1Lest this offend anyone, let me be perfectly clear that this is not a conjecture, nor is it meant to imply anything negative or to suggest that homosexuality is "deviant" or "pathological" or anything remotely of the sort. That ought to go without saying, but I am saying it anyways. I chose this scenario because current research strongly suggests that sexual preference has at least a partial genetic component, other research suggests that sexual preference can be influenced by prenatal hormones, and we also know that some hormones are implicated in certain types of cancer -- so the scenario satisfies a certain baseline plausibility, i.e. it doesn't contradict anything we know about the physical world, and I think that is good enough for a thought experiment.

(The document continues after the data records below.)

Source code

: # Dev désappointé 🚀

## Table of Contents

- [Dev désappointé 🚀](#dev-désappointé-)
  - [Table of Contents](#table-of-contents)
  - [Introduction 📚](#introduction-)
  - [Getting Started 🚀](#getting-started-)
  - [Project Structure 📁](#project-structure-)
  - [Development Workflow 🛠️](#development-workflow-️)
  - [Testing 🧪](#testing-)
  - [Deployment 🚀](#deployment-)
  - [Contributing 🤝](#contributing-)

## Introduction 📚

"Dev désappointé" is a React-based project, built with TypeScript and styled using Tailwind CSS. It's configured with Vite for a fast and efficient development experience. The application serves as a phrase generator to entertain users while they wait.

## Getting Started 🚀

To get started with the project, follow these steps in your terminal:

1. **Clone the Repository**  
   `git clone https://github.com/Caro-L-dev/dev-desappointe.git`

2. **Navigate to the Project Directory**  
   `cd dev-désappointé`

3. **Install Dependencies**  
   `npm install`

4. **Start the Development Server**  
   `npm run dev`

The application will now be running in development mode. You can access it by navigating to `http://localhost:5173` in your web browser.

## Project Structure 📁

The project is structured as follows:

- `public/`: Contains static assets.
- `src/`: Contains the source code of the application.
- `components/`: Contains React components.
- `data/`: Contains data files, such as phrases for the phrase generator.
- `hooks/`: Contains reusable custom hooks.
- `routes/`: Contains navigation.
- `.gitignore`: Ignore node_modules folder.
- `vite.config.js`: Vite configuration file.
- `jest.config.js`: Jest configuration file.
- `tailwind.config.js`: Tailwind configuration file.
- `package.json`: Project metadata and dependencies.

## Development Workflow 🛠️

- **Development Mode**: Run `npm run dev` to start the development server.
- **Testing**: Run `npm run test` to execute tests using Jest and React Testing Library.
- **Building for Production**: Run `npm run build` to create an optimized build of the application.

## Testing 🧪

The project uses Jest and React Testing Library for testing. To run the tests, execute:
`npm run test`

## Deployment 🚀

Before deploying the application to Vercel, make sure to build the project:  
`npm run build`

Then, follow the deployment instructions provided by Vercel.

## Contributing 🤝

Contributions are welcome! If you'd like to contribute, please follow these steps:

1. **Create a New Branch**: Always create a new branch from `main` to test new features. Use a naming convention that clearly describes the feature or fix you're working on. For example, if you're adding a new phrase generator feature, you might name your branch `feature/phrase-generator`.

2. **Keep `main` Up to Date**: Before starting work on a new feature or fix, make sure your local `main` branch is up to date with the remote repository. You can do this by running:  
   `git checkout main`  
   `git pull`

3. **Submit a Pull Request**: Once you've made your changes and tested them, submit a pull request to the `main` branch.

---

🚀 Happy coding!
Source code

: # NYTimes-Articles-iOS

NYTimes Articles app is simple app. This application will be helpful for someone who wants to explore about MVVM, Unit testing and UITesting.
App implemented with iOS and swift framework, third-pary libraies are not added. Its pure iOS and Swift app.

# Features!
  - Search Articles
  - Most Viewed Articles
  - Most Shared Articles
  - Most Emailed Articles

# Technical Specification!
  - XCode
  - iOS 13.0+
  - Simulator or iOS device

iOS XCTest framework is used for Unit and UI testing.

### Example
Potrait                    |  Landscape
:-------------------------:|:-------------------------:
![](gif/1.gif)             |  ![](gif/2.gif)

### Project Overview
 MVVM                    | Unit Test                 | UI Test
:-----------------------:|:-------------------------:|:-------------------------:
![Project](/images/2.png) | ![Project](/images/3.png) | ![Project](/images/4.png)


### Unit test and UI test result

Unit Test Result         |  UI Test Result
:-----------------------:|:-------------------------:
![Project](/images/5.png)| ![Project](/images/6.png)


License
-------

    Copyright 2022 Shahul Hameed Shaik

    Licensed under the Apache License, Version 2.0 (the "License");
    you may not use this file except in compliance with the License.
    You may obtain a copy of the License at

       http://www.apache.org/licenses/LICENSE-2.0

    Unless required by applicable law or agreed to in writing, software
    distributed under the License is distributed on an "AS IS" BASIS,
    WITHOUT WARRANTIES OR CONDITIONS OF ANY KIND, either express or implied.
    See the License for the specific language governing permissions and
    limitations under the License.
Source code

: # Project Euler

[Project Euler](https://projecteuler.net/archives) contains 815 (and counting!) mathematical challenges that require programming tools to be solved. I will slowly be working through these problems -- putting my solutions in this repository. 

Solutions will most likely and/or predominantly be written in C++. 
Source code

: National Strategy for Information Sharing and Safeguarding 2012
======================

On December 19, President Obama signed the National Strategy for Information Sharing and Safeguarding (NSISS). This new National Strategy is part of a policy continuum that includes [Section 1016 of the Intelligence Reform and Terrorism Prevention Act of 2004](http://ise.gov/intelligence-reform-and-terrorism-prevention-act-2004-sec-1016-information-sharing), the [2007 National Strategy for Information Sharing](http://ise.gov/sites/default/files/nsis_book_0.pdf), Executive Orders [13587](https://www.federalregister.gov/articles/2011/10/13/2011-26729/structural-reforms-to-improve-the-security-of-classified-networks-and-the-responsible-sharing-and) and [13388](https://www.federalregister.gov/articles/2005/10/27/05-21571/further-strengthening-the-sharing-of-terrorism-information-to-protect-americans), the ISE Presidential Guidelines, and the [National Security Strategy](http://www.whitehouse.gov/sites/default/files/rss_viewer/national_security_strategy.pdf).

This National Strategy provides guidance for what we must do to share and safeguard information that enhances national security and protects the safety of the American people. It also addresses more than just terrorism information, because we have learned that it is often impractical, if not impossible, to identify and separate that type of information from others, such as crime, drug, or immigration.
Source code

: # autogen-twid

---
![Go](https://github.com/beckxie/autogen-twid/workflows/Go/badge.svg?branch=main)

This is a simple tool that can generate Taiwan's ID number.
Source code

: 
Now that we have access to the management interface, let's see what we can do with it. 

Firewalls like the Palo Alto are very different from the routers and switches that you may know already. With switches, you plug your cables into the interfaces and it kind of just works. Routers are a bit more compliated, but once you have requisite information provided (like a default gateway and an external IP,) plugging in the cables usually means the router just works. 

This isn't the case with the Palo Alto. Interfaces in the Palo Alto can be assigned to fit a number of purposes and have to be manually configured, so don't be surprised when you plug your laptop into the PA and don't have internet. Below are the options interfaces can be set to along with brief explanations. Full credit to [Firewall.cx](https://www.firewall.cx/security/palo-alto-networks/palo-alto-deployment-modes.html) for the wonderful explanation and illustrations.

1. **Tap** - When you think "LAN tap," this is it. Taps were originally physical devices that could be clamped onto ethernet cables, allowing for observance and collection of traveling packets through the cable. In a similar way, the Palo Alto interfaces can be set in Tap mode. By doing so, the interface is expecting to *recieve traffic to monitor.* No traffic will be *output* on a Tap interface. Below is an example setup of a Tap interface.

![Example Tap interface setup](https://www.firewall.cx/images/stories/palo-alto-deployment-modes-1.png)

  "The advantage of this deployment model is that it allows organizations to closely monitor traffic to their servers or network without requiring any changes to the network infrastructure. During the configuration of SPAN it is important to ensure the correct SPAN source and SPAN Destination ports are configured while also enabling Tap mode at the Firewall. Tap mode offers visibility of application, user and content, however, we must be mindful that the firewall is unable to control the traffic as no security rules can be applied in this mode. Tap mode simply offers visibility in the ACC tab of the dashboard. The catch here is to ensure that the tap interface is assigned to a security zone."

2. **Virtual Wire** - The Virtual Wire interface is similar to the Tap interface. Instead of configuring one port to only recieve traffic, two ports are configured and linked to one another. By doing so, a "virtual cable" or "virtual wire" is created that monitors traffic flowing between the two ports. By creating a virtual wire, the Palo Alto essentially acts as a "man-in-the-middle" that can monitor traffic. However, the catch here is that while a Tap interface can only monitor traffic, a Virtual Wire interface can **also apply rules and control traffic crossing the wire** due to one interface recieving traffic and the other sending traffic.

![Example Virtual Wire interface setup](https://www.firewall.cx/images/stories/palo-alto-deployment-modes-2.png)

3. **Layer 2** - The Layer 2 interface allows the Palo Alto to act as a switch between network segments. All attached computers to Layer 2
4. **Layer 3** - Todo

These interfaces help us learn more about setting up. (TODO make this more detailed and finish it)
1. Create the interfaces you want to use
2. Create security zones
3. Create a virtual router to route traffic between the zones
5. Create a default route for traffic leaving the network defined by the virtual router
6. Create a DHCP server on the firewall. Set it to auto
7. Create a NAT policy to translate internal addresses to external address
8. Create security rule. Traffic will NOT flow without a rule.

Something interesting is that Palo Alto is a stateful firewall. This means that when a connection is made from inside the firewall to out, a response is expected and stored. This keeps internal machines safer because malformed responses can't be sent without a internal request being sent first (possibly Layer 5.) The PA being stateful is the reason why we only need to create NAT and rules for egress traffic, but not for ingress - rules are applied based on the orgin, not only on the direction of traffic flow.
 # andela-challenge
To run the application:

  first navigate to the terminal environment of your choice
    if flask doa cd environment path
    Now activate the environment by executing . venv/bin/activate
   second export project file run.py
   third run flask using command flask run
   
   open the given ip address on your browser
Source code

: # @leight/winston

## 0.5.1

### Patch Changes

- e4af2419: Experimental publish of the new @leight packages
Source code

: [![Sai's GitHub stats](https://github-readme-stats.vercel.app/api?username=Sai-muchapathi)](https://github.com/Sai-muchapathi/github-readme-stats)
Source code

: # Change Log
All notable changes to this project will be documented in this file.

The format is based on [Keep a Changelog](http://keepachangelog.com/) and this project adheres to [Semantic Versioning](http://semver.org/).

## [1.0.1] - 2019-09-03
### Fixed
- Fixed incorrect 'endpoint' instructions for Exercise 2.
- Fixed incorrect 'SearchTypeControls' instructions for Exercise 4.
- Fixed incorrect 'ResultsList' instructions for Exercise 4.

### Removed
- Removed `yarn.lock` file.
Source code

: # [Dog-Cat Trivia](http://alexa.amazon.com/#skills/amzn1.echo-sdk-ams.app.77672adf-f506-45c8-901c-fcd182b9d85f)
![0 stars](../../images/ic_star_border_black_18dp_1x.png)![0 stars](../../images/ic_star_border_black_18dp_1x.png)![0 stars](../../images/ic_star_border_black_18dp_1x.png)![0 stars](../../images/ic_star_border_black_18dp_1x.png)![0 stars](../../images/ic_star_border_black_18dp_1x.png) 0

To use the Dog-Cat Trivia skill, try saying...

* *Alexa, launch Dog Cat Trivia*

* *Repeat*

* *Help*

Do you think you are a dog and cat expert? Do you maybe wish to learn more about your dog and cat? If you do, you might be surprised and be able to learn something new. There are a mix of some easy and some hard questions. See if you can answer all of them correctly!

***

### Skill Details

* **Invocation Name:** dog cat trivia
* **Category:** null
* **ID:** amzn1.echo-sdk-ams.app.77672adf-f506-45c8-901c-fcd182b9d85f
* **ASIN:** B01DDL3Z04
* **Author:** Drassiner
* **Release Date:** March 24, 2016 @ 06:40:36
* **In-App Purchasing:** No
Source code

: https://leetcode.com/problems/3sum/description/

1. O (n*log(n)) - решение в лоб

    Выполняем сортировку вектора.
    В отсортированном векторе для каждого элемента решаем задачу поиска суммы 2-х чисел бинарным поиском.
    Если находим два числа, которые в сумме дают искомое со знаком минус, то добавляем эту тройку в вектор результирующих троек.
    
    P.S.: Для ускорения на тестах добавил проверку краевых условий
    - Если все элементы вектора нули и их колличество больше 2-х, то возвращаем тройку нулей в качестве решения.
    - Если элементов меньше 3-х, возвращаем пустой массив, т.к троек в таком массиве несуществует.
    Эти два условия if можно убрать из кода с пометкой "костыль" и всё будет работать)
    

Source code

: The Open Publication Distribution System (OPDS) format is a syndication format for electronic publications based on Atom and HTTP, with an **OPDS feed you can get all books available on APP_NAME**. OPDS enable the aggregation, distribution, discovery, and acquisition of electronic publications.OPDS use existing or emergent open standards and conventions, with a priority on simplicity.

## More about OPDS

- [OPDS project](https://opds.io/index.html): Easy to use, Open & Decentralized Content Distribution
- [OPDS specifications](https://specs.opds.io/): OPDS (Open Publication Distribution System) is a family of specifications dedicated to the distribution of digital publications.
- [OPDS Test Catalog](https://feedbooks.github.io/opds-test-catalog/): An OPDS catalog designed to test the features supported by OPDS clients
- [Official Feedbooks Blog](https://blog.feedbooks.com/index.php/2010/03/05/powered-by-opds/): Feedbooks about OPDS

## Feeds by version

2After watching a movie about it, I am much more understanding of and empathetic towards the anti-implant position... but I still think that, in cases where the child can expect significant hearing recovery from the implant, it's generally "the right thing to do". I will not pretend that it is an easy call, though, and my heart breaks for deaf parents who have to make this decision. If you were faced with an irrevocable choice that would give your child a valuable new ability, at the cost of possibly reducing the emotional and communal bond between you and her, at the cost of eliminating an entire realm of shared identification, would you do it? I'd like to say I would answer yes, but... I hope I will never have to make such a decision!